Task description >> Return the data below line for line, without changing a single character.

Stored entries
────────────────────

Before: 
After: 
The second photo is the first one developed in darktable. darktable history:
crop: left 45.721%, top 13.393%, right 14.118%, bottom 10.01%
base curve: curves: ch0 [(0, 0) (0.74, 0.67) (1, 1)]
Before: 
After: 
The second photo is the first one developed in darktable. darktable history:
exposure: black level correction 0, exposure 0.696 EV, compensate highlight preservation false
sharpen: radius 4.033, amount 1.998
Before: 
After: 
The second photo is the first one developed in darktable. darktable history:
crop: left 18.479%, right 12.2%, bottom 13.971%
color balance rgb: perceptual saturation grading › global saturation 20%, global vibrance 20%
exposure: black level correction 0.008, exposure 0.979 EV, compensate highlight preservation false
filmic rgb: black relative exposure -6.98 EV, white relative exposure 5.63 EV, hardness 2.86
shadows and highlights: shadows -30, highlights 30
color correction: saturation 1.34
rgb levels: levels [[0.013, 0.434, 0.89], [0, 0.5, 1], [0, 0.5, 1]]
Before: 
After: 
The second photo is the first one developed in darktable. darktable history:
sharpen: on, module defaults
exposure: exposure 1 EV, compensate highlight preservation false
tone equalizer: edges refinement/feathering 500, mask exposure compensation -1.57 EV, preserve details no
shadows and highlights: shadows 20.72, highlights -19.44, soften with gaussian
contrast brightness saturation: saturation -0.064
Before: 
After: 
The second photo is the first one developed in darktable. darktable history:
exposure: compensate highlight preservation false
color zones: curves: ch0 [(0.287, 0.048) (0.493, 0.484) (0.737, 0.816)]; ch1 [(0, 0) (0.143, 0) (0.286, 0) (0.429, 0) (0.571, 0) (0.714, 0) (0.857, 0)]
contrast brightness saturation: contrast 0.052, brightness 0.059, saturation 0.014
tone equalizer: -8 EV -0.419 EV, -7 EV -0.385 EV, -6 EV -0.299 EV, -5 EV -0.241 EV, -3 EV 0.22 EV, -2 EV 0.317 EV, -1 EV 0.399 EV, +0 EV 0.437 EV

────────────────────

Problem solution >>
Before: 
After: 
The second photo is the first one developed in darktable. darktable history:
crop: left 45.721%, top 13.393%, right 14.118%, bottom 10.01%
base curve: curves: ch0 [(0, 0) (0.74, 0.67) (1, 1)]
Before: 
After: 
The second photo is the first one developed in darktable. darktable history:
exposure: black level correction 0, exposure 0.696 EV, compensate highlight preservation false
sharpen: radius 4.033, amount 1.998
Before: 
After: 
The second photo is the first one developed in darktable. darktable history:
crop: left 18.479%, right 12.2%, bottom 13.971%
color balance rgb: perceptual saturation grading › global saturation 20%, global vibrance 20%
exposure: black level correction 0.008, exposure 0.979 EV, compensate highlight preservation false
filmic rgb: black relative exposure -6.98 EV, white relative exposure 5.63 EV, hardness 2.86
shadows and highlights: shadows -30, highlights 30
color correction: saturation 1.34
rgb levels: levels [[0.013, 0.434, 0.89], [0, 0.5, 1], [0, 0.5, 1]]
Before: 
After: 
The second photo is the first one developed in darktable. darktable history:
sharpen: on, module defaults
exposure: exposure 1 EV, compensate highlight preservation false
tone equalizer: edges refinement/feathering 500, mask exposure compensation -1.57 EV, preserve details no
shadows and highlights: shadows 20.72, highlights -19.44, soften with gaussian
contrast brightness saturation: saturation -0.064
Before: 
After: 
The second photo is the first one developed in darktable. darktable history:
exposure: compensate highlight preservation false
color zones: curves: ch0 [(0.287, 0.048) (0.493, 0.484) (0.737, 0.816)]; ch1 [(0, 0) (0.143, 0) (0.286, 0) (0.429, 0) (0.571, 0) (0.714, 0) (0.857, 0)]
contrast brightness saturation: contrast 0.052, brightness 0.059, saturation 0.014
tone equalizer: -8 EV -0.419 EV, -7 EV -0.385 EV, -6 EV -0.299 EV, -5 EV -0.241 EV, -3 EV 0.22 EV, -2 EV 0.317 EV, -1 EV 0.399 EV, +0 EV 0.437 EV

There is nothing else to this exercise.